Au cœur d’une forêt californienne, le secret d’un arbre de 5 000 ans bien gardé
Auteur: Simon Kabbaj
Au cœur d’une forêt aride dans les montagnes de Californie, se cache un secret vivant, un organisme plus vieux que les pyramides de Gizeh, plus ancien que la cité de Babylone. Cet être, c’est un arbre, baptisé Mathusalem. C’est l’organisme vivant non-clonal (c’est-à-dire qui n’est pas un clone) le plus vieux de notre planète. Une véritable sentinelle du temps qui a traversé les millénaires en silence.
Mathusalem : le doyen du monde
Son nom, il le doit à un personnage de la Bible connu pour sa longévité exceptionnelle. Et pour cause : les scientifiques estiment que cet arbre a commencé à pousser il y a environ 4 857 ans.
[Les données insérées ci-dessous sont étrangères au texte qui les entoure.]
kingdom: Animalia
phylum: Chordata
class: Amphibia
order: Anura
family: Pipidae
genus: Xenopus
Cela veut dire qu’il a germé autour de 2 833 avant notre ère. Il était déjà un jeune arbre bien avant la construction des 7 merveilles du monde antique. Sa découverte en 1953 par un chercheur, Edmund Schulman, a été une véritable révolution, prouvant pour la première fois que des arbres pouvaient être plus vieux que la naissance du Christ.
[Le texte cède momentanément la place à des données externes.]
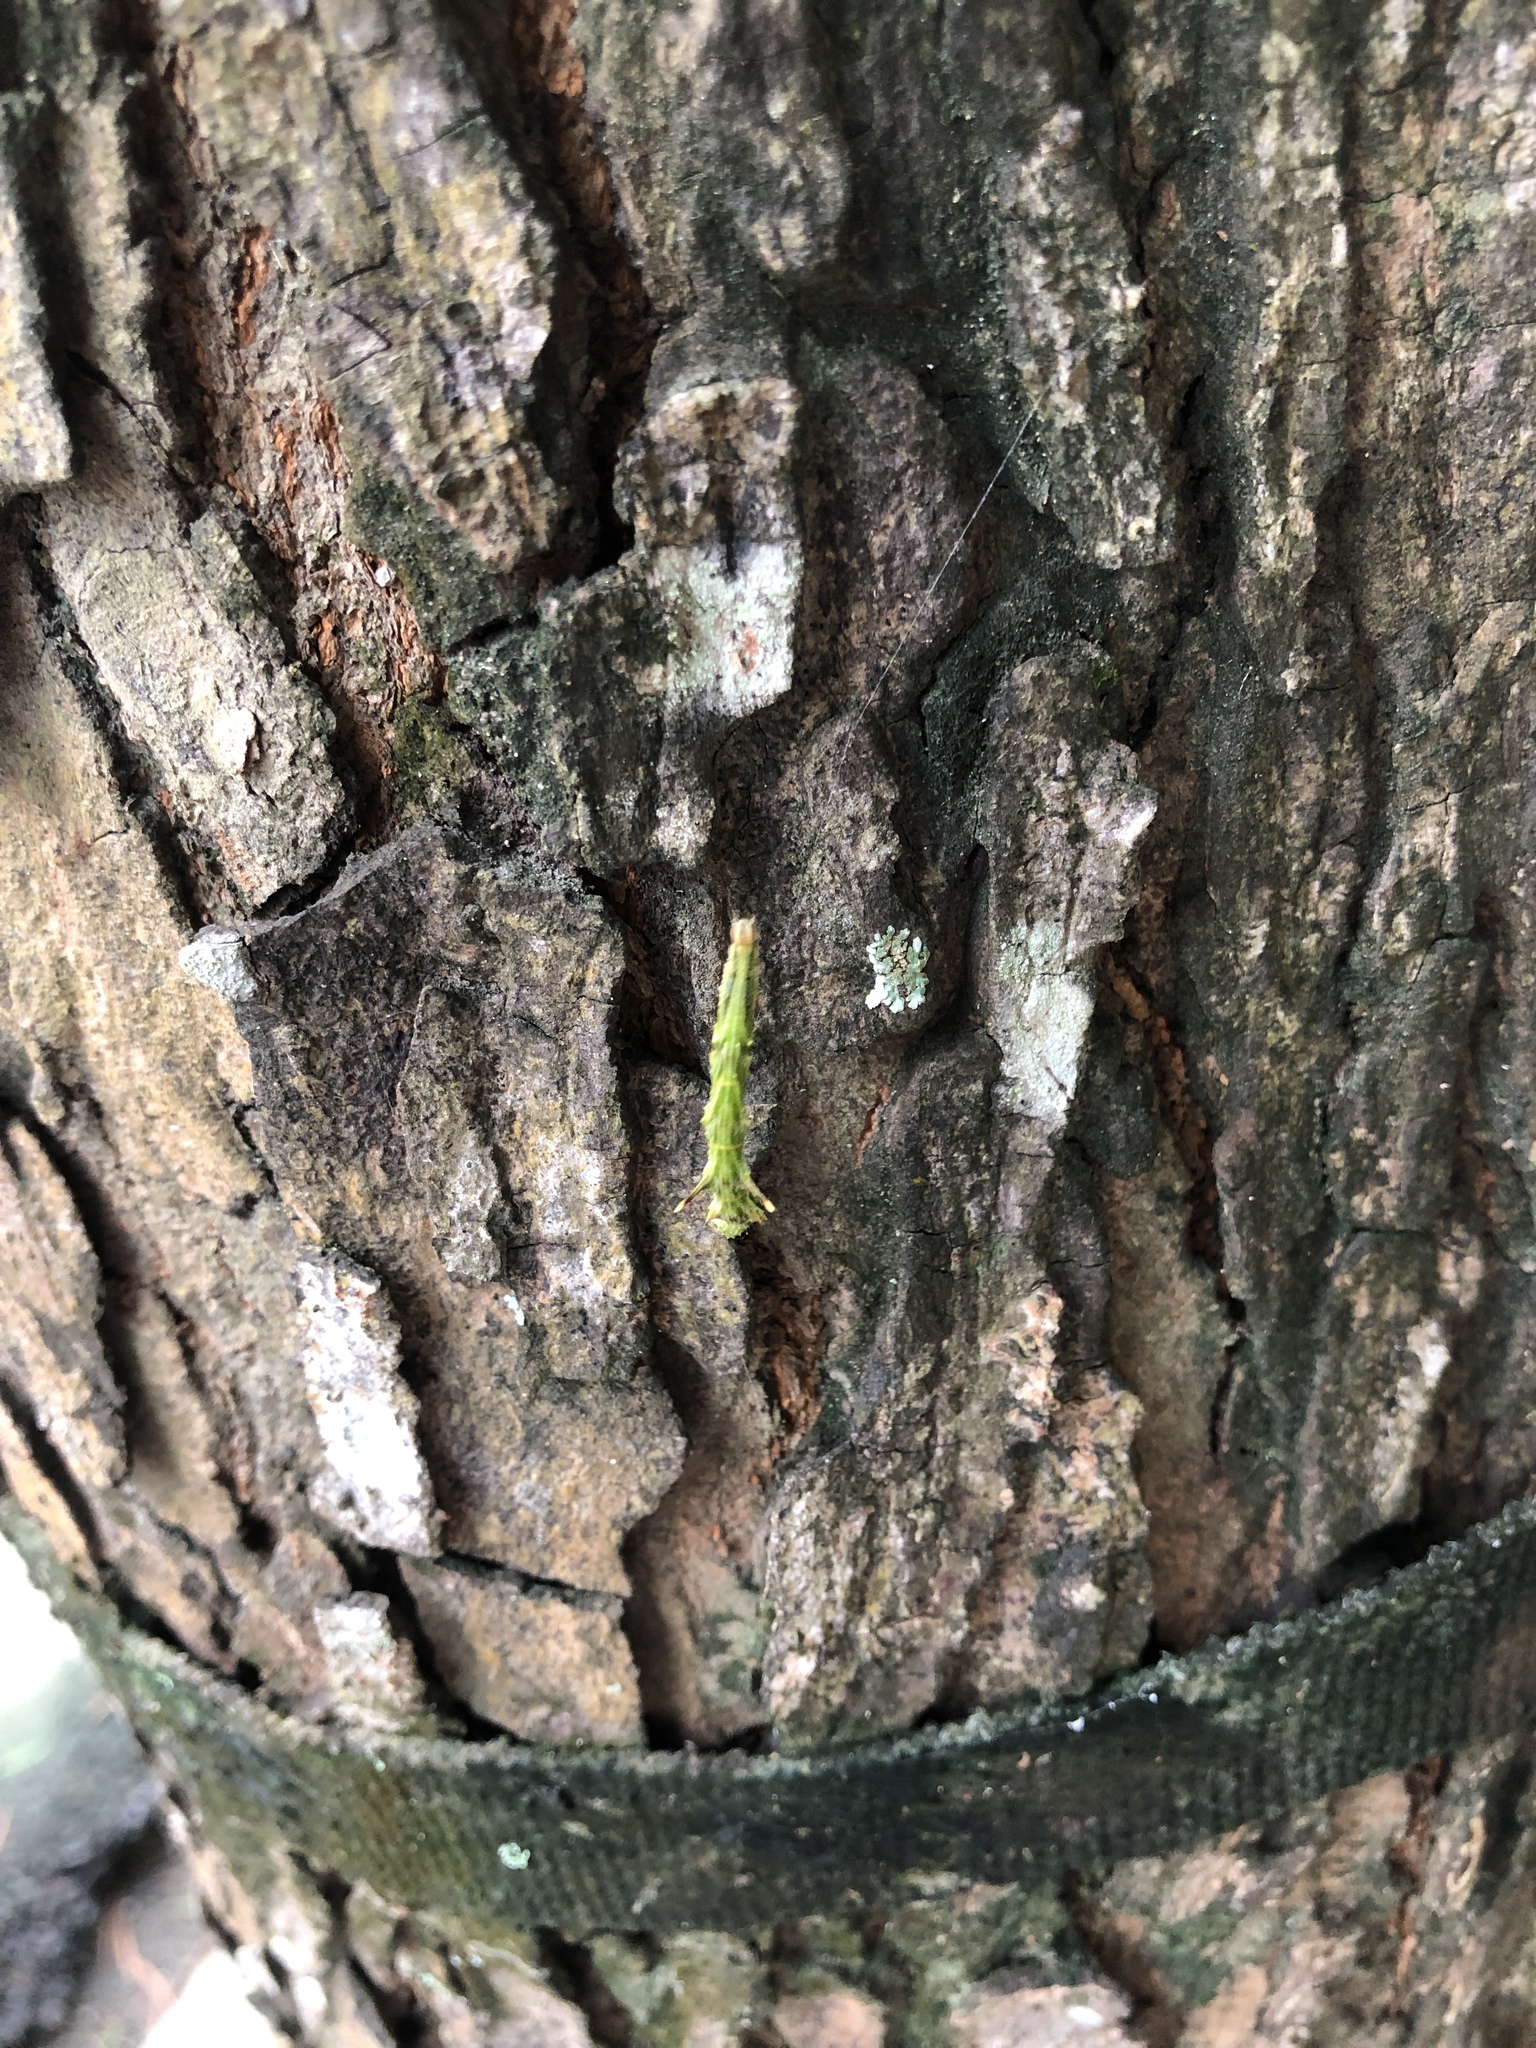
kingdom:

Comment connaît-on son âge ? Le langage des cernes
Alors, comment peut-on être si précis ? Le secret, c’est la dendrochronologie, ou plus simplement, l’étude des cernes de l’arbre. C’est un peu comme lire un livre dont chaque page est une année. Chaque cerne nous raconte une histoire : un cerne large signifie une bonne année, avec de bonnes conditions de croissance. Un cerne étroit, au contraire, nous parle d’une année de sécheresse ou de conditions difficiles. C’est une véritable archive climatique.
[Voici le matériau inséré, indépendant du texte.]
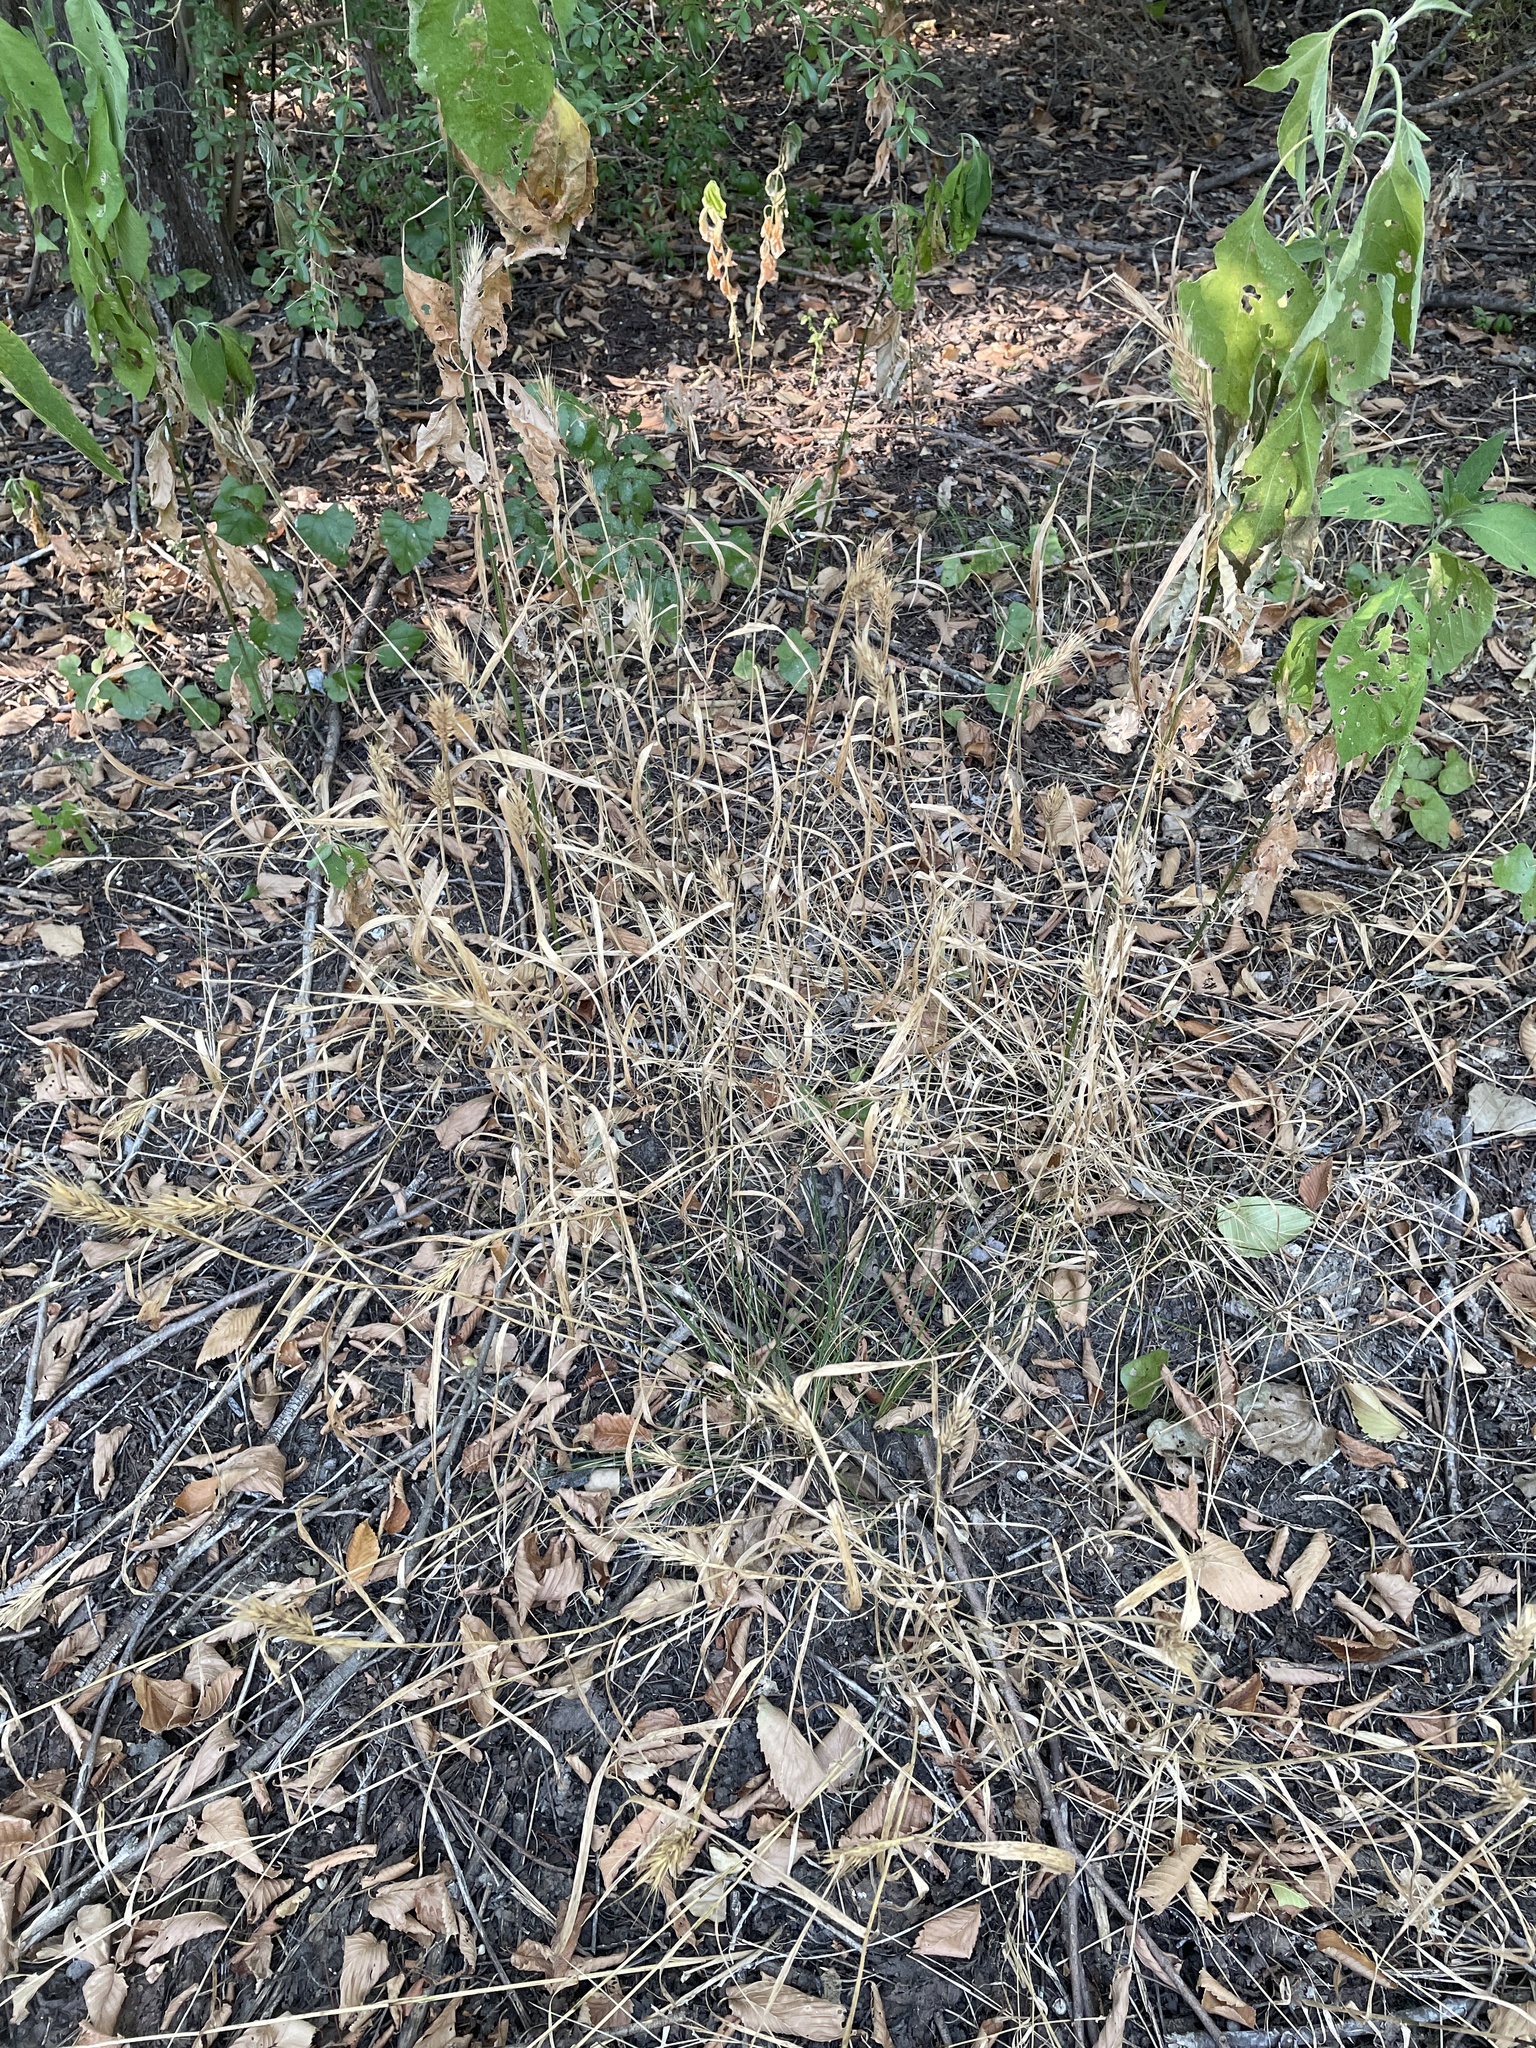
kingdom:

Le secret de sa longévité : une croissance au ralenti
Mais comment a-t-il pu vivre si longtemps ? Le pin de Bristlecone, l’espèce de Mathusalem, est un champion de l’adaptation. D’abord, il est incroyablement résistant aux infections. Ensuite, il grandit très, très lentement. Pour vous donner une idée, un jeune arbre de 40 ans peut ne mesurer que 15 centimètres de haut. Même ses aiguilles sont tenaces : elles peuvent rester fonctionnelles pendant près de 45 ans !
L'art de survivre : le 'strip-barking'
L’une de ses adaptations les plus incroyables est le « strip-barking », ou l’écorçage en bandes. Quand les conditions sont très dures, comme lors d’une grande sécheresse, l’arbre fait un choix radical : il se sacrifie en partie pour sauver le reste. Des branches entières meurent, et l’arbre se débarrasse de la plupart de son bois non essentiel. Il ne laisse derrière lui que d’étroites bandes d’écorce vivante, parfois de seulement quelques centimètres de large, qui suffisent à maintenir en vie des sections entières de l’arbre. Un arbre peut ainsi survivre avec seulement 5% de tissus vivants.
Un paradis... difficile, la clé de sa force
Paradoxalement, ce qui rend ces arbres si forts, ce sont les conditions extrêmes dans lesquelles ils vivent. Ils poussent exclusivement en haute altitude, entre 3 000 et 3 300 mètres, sur des sols rocheux, avec peu de pluie et de longs hivers. C’est cet environnement hostile qui ralentit leur croissance et réduit la compétition avec d’autres plantes, leur permettant ainsi d’atteindre des âges record.
Et les autres ? Les concurrents au trône de la longévité
Mathusalem n’est pas le seul champion de la longévité. Au Chili, l’Alerce Milenario, un cyprès de Patagonie, aurait environ 5 484 ans. Il y a aussi Pando, dans l’Utah, une immense colonie de peupliers qui est en fait un seul organisme génétique, estimé entre 9 000 et 16 000 ans. Mais la grande différence, c’est que Pando est un clone. Chaque arbre individuel est jeune. Mathusalem, lui, est un individu unique, ce qui rend son âge encore plus impressionnant.
Un trésor à protéger, un secret bien gardé
Aujourd’hui, ces arbres anciens sont menacés par le changement climatique, les sécheresses et les insectes. Mais la plus grande menace, c’est peut-être l’homme. C’est pour cette raison que le Service des Forêts garde l’emplacement exact de Mathusalem strictement secret. C’est l’ironie de l’histoire : pour protéger ce trésor de savoir, il faut le cacher, le protéger de notre propre curiosité parfois destructrice.